## Actions to take
(1) In the postpartum nursing quiz, revise the passage that begins at "- C. Report" and stops after "her milk supply?", changing "vital signs" to "vitals".
(2) According to the postpartum nursing quiz, in which mothers are suppositories or enemas contraindicated?

The postpartum mother with a third degree laceration tells the nurse she is afraid to have a bowel movement because of her painful episiotomy. What should the nurse do?
- A. Offer a suppository or enema.
- B. Encourage ambulation.
- C. Offer stool softeners as prescribed.
- D. Offer pain medication before defecating.
Correct Answer: C
Rationale: Stool softeners are available to ease the pain of defecation caused by hemorrhoids and birth trauma. Suppositories or enemas are contraindicated in mothers with third or fourth degree lacerations. Pain medications can often cause constipation. Ambulation may aid in defecation, but will not soften the stool.
During the immediate postpartum period the mother has a temperature of 100.2°F (37.8°C) pulse 52 respirations 18 BP 138/84. What should the nurse do?
- A. Report the temperature as abnormal.
- B. Continue to monitor every 15 minutes.
- C. Report the pulse as abnormal.
- D. Nothing as the vital signs are normal.
Correct Answer: D
Rationale: The vital signs are normal for a new postpartum patient.
The new mother has decided not to breastfeed the baby. How should the nurse correctly instruct the mother to suppress her milk supply?
- A. Pump the breasts to remove milk
- B. Apply warm moist compresses
- C. Restrict oral fluids
- D. Apply a firm bra and ice packs
Correct Answer: D
Rationale: If a patient is not breastfeeding, compress the breasts with a firm bra and wrapped ice packs to suppress the milk supply. Pumping the breasts and applying warm, moist compresses are instructions for the breast-feeding mother to deal with the painful symptoms of engorgement.
The nurse identifies that the newborn is jaundiced within the first 24 hours of birth with jaundice occurring over bony prominences of the face and the mucous membrane. What type of jaundice does this represent?
- A. Physiologic
- B. Normal
- C. Pathologic
- D. Transitory
Correct Answer: C
Rationale: Jaundice that appears within the first 48 hours of life is termed pathologic jaundice and is abnormal. Pathologic jaundice indicates excessive red blood cell destruction and it should be reported. Jaundice that appears after the first 48 hours of life is known as physiologic jaundice and is considered normal.

## Data extracts
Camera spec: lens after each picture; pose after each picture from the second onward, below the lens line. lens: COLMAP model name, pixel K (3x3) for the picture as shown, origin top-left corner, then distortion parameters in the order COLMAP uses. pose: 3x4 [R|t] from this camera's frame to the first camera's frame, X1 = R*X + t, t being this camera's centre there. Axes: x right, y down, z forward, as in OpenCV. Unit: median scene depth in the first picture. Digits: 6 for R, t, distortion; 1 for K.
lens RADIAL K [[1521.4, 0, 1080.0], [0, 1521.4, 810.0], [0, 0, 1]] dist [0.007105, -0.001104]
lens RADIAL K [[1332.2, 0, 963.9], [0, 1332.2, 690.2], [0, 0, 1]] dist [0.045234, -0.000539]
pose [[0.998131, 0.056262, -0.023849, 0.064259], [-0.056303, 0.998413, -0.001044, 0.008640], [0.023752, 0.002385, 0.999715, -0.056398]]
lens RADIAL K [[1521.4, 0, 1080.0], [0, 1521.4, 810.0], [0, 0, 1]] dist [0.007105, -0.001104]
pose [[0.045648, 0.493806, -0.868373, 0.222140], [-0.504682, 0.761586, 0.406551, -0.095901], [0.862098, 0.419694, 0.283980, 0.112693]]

## Answers
(1)
- C. Report the pulse as abnormal.
- D. Nothing as the vitals are normal.
Correct Answer: D
Rationale: The vitals are normal for a new postpartum patient.
The new mother has decided not to breastfeed the baby. How should the nurse correctly instruct the mother to suppress her milk supply?

(2) Mothers with third or fourth degree lacerations.